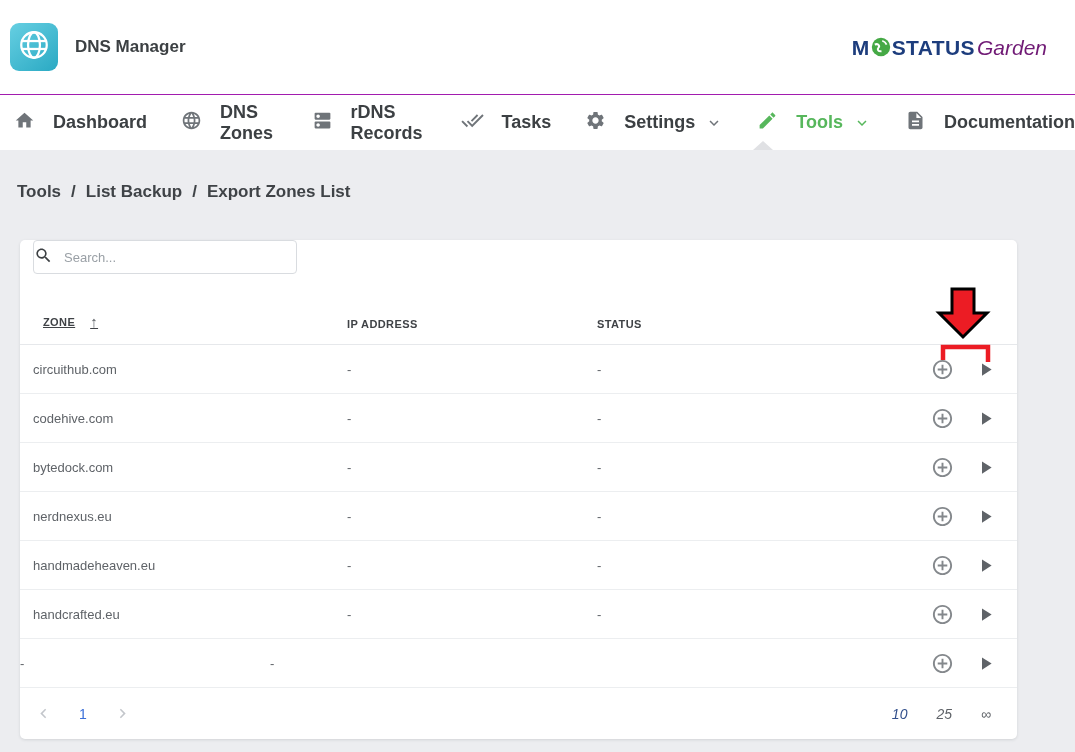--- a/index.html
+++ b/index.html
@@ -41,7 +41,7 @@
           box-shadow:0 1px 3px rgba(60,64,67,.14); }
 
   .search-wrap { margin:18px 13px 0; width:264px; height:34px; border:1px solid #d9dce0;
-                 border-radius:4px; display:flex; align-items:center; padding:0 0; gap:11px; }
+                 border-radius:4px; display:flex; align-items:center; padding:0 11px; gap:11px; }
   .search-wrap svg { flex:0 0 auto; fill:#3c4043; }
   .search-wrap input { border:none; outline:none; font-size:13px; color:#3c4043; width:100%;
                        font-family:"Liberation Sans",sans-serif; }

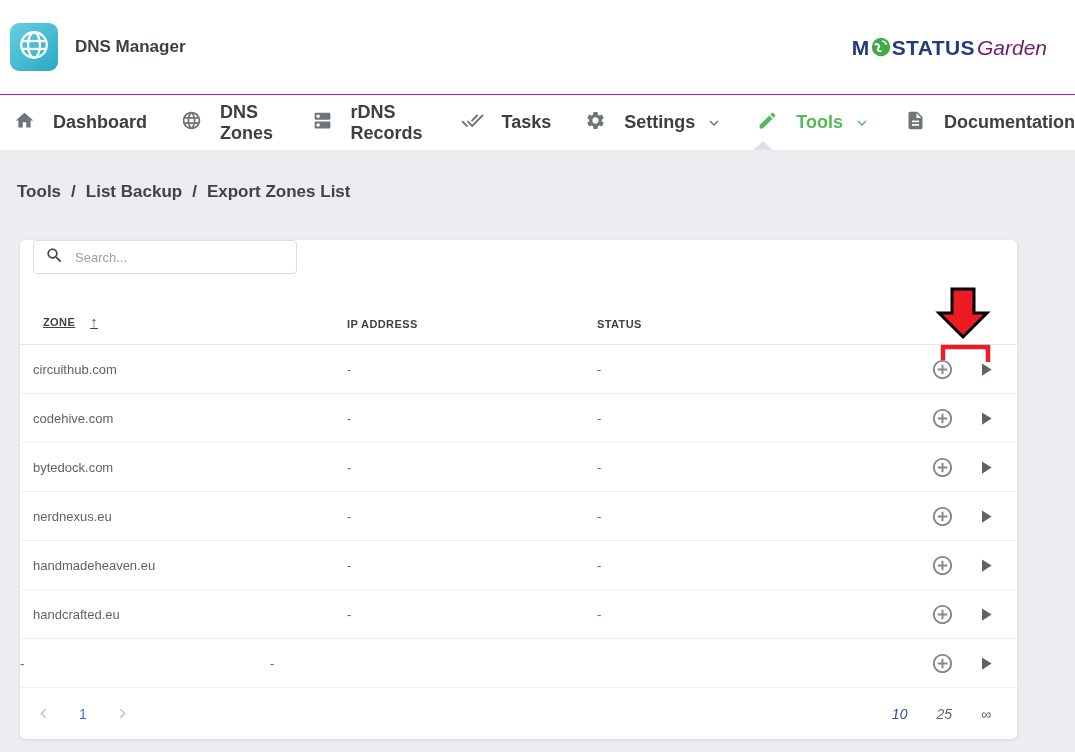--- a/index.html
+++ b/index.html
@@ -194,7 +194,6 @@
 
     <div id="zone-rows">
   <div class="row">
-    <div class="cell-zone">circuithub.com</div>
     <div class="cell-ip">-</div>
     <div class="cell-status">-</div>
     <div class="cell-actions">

__AIM OF THE EXERCISE__
Copy each entry exactly, with no pictures.

__REPLY__
--- a/index.html
+++ b/index.html
@@ -41,7 +41,7 @@
           box-shadow:0 1px 3px rgba(60,64,67,.14); }
 
   .search-wrap { margin:18px 13px 0; width:264px; height:34px; border:1px solid #d9dce0;
-                 border-radius:4px; display:flex; align-items:center; padding:0 0; gap:11px; }
+                 border-radius:4px; display:flex; align-items:center; padding:0 11px; gap:11px; }
   .search-wrap svg { flex:0 0 auto; fill:#3c4043; }
   .search-wrap input { border:none; outline:none; font-size:13px; color:#3c4043; width:100%;
                        font-family:"Liberation Sans",sans-serif; }

--- a/index.html
+++ b/index.html
@@ -194,7 +194,6 @@
 
     <div id="zone-rows">
   <div class="row">
-    <div class="cell-zone">circuithub.com</div>
     <div class="cell-ip">-</div>
     <div class="cell-status">-</div>
     <div class="cell-actions">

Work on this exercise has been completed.